COHORT cō’ hôrt (σπει̂ρα, G5061, company, band). KJV “band.” In the RSV alternately “battalion” (Matt 27:27; Mark 15:16) and “band” (John 18:3, 12). Nominally the tenth part of a Rom. legion, or 600 men.

The traditional Rom. legion of 6,000 men was divided into ten cohorts. Each of these was divided for administrative purposes into three maniples and six centuries. In the minor provinces, e.g., Judea, Rom. troops were usually recruited locally and assigned to auxiliary cohorts which were posted alone in frontier forts and in places of unrest. The auxiliary cohort numbered from 500 to 1,000 men and was composed of infantry and cavalry. They were commanded by prefects or tribunes. Χιλίαρχος (commander of 1,000) is tr. in the KJV as “captain” or “chief captain” and in the RSV “tribune.”

The Italian Cohort (Acts 10:1), of which Cornelius was a centurion, commander of 100, was prob. composed of Rom. citizens. It has been identified with the cohors II Italica which is known to have been in Syria in a.d. 88 (CIL XVI. 35).

In the NT the cohort often functioned as garrison troops and as local military police (Matt 27:27; John 18:3).

International Standard Bible Encyclopedia (1915)


See Army; Band.

Augustan Cohort (band)

AUGUSTAN COHORT (BAND). (Gr. σπει̂ρα, G5061). This title which occurs in Acts 27:1 has occasioned much speculation. A cohort was normally a tenth part of a legion and was itself divided into six centuries, each under a centurion. A cohort, therefore, comprised 600 men. In the auxiliary troops the cohorts were the basic unit of division and each numbered 500 or 1,000 men. Each bore some honorific title such as Gallica or fidelis, and they were commanded by prefects or tribunes.

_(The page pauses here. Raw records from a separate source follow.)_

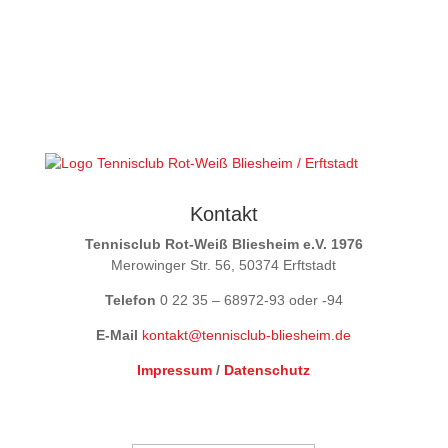
Kontakt
Tennisclub Rot-Weiß Bliesheim e.V. 1976
Merowinger Str. 56, 50374 Erftstadt
Telefon
0 22 35 – 68972-93 oder -94
E-Mail
kontakt@tennisclub-bliesheim.de
Impressum
/
Datenschutz
Mitglieder Login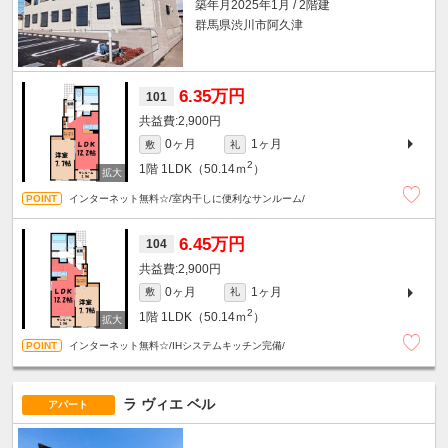
築年月2025年1月 / 2階建
群馬県渋川市阿久津
6.35万円
101
2,900円
0ヶ月
1ヶ月
敷
礼
2
1階
1LDK（50.14ｍ
）
インターネット無料☆/室内干しに便利なサンルーム/
6.45万円
104
2,900円
0ヶ月
1ヶ月
敷
礼
2
1階
1LDK（50.14ｍ
）
インターネット無料☆/IHシステムキッチン完備/
ラ ヴィエ ベル
アパート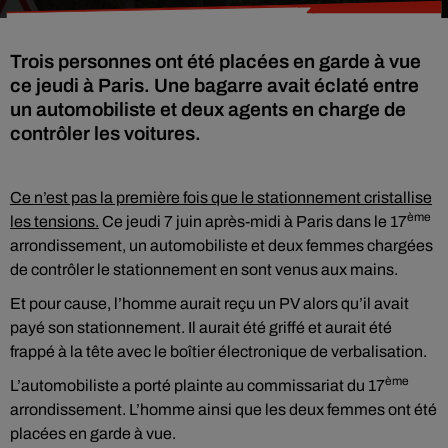
Trois personnes ont été placées en garde à vue
ce jeudi à Paris. Une bagarre avait éclaté entre
un automobiliste et deux agents en charge de
contrôler les voitures.
Ce n’est pas la première fois que le stationnement cristallise
ème
les tensions.
Ce jeudi 7 juin après-midi à Paris dans le 17
arrondissement, un automobiliste et deux femmes chargées
de contrôler le stationnement en sont venus aux mains.
Et pour cause, l’homme aurait reçu un PV alors qu’il avait
payé son stationnement. Il aurait été griffé et aurait été
frappé à la tête avec le boîtier électronique de verbalisation.
ème
L’automobiliste a porté plainte au commissariat du 17
arrondissement. L’homme ainsi que les deux femmes ont été
placées en garde à vue.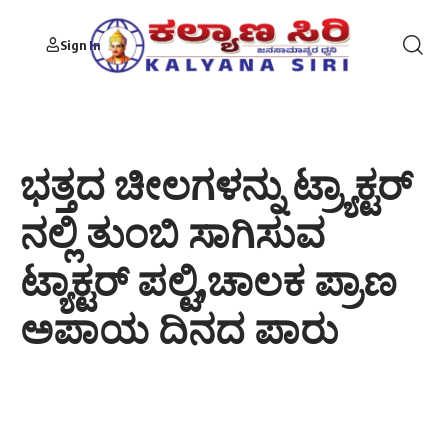
Sign In
ಭತ್ತದ ಚೀಲಗಳನ್ನು ಟ್ರ್ಯಾಕ್ಟರ್
ನಲ್ಲಿ ತುಂಬಿ ಸಾಗಿಸುವ
ಟ್ಯಾಕ್ಟ‌ರ್ ಪಲ್ಟಿ,ಚಾಲಕ ಪ್ರಾಣ
ಅಪಾಯ ದಿನದ ಪಾರು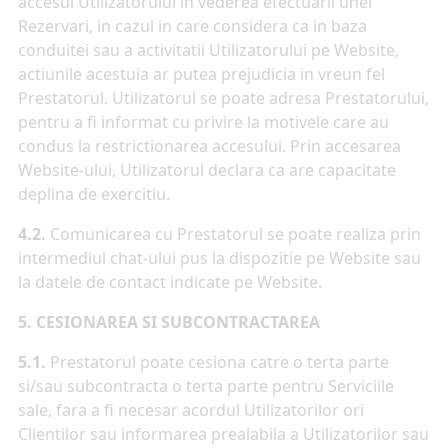
accesul Utilizatorului in vederea efectuarii unei
Rezervari, in cazul in care considera ca in baza
conduitei sau a activitatii Utilizatorului pe Website,
actiunile acestuia ar putea prejudicia in vreun fel
Prestatorul. Utilizatorul se poate adresa Prestatorului,
pentru a fi informat cu privire la motivele care au
condus la restrictionarea accesului. Prin accesarea
Website-ului, Utilizatorul declara ca are capacitate
deplina de exercitiu.
4.2.
Comunicarea cu Prestatorul se poate realiza prin
intermediul chat-ului pus la dispozitie pe Website sau
la datele de contact indicate pe Website.
5. CESIONAREA SI SUBCONTRACTAREA
5.1.
Prestatorul poate cesiona catre o terta parte
si/sau subcontracta o terta parte pentru Serviciile
sale, fara a fi necesar acordul Utilizatorilor ori
Clientilor sau informarea prealabila a Utilizatorilor sau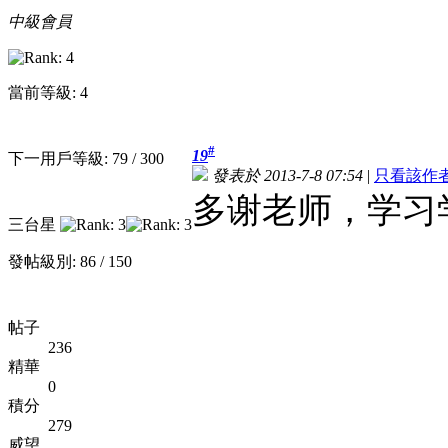
中級會員
當前等級: 4
#
19
下一用戶等級: 79 / 300
發表於 2013-7-8 07:54
|
只看該作
多谢老师，学习
三台星
發帖級別: 86 / 150
帖子
236
精華
0
積分
279
威望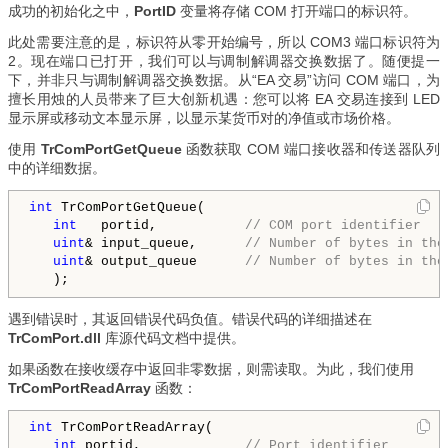
成功的初始化之中，
PortID
变量将存储 COM 打开端口的标识符。
此处需要注意的是，标识符从零开始编号，所以 COM3 端口标识符为
2。现在端口已打开，我们可以与调制解调器交换数据了。随便提一
下，并非只与调制解调器交换数据。从“EA 交易”访问 COM 端口，为
擅长用烛的人员带来了巨大创新机遇：您可以将 EA 交易连接到 LED
显示屏或移动文本显示屏，以显示某货币对的净值或市场价格。
使用
TrComPortGetQueue
函数获取 COM 端口接收器和传送器队列
中的详细数据。
int
 TrComPortGetQueue(

int
   portid,           
// COM port identifier
uint
& input_queue,      
// Number of bytes in the
uint
& output_queue      
// Number of bytes in the
遇到错误时，其返回错误代码负值。错误代码的详细描述在
TrComPort.dll
库源代码文档中提供。
如果函数在接收缓存中返回非零数据，则需读取。为此，我们使用
TrComPortReadArray
函数：
int
 TrComPortReadArray(

int
 portid,           
  // Port identifier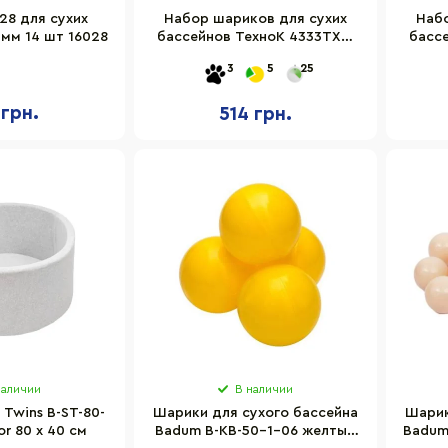
28 для сухих
Набор шариков для сухих
Наб
 мм 14 шт 16028
бассейнов ТехноК 4333TXK,
басс
80 мм 60 шт в сетке
8
3
5
25
 грн.
514 грн.
наличии
В наличии
 Twins B-ST-80-
Шарики для сухого бассейна
Шарик
or 80 х 40 см
Badum B-KB-50-1-06 желтый
Badum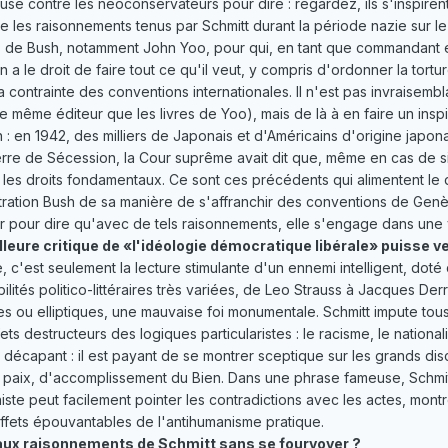
usé contre les néoconservateurs pour dire : regardez, ils s'inspirent
e les raisonnements tenus par Schmitt durant la période nazie sur l
s de Bush, notamment John Yoo, pour qui, en tant que commandant 
n a le droit de faire tout ce qu'il veut, y compris d'ordonner la tortu
a contrainte des conventions internationales. Il n'est pas invraisembl
 même éditeur que les livres de Yoo), mais de là à en faire un inspirat
n : en 1942, des milliers de Japonais et d'Américains d'origine japo
erre de Sécession, la Cour suprême avait dit que, même en cas de si
les droits fondamentaux. Ce sont ces précédents qui alimentent le 
nistration Bush de sa manière de s'affranchir des conventions de Gen
eller pour dire qu'avec de tels raisonnements, elle s'engage dans une 
leure critique de «l'idéologie démocratique libérale» puisse ven
e, c'est seulement la lecture stimulante d'un ennemi intelligent, doté
bilités politico-littéraires très variées, de Leo Strauss à Jacques D
s ou elliptiques, une mauvaise foi monumentale. Schmitt impute tous
s destructeurs des logiques particularistes : le racisme, le national
t décapant : il est payant de se montrer sceptique sur les grands d
e paix, d'accomplissement du Bien. Dans une phrase fameuse, Schmitt d
iste peut facilement pointer les contradictions avec les actes, montr
effets épouvantables de l'antihumanisme pratique.
aux raisonnements de Schmitt sans se fourvoyer ?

The Gr. word in the present context is speira which normally tr. the Lat. manipulus, a force of two cohorts (e.g. Polybius, XI, 23. 1), although at Acts 10:1, as in Josephus, War IV. iv. 2, it seems to be used for cohort. None of these usages, all of which contain a measure of uncertainty, relieves the difficulty of the present context. If the “Augustan Band” was a true cohort, regular or auxiliary, why was it commanded by a centurion?

Ramsay, following the great Ger. scholar Mommsen, supposes that the unit was a name for a special corps of imperial couriers called frumentarii, functioning as liaison officers between the emperor and his armed forces (W. M. Ramsay, Saint Paul the Traveller and Roman Citizen, 315, and R. J. Knowling, EGT Acts, 516, 517). On such an assumption, Julius would be a legionary centurion detailed for this special task. This, however, does no more than account for the fact that it was a centurion who commanded this detachment. Was he, or the whole bodyguard, called Augustan?

The only contribution which can be made to this question is, first, the fact that there is archeological evidence for a Cohors Augusta I in Syria in the time of Augustus (Dessau, ILS 2683). Secondly, it may be mentioned that Josephus wrote of a turma or cavalry called “Sebastan,” that is “Augustan,” the Gr. word in the present context. Sebaste was Samaria, refounded by Herod I under that name in honor of Augustus. There the problem must be left. Julius may have been a praetorian sent on a special mission to Caesarea.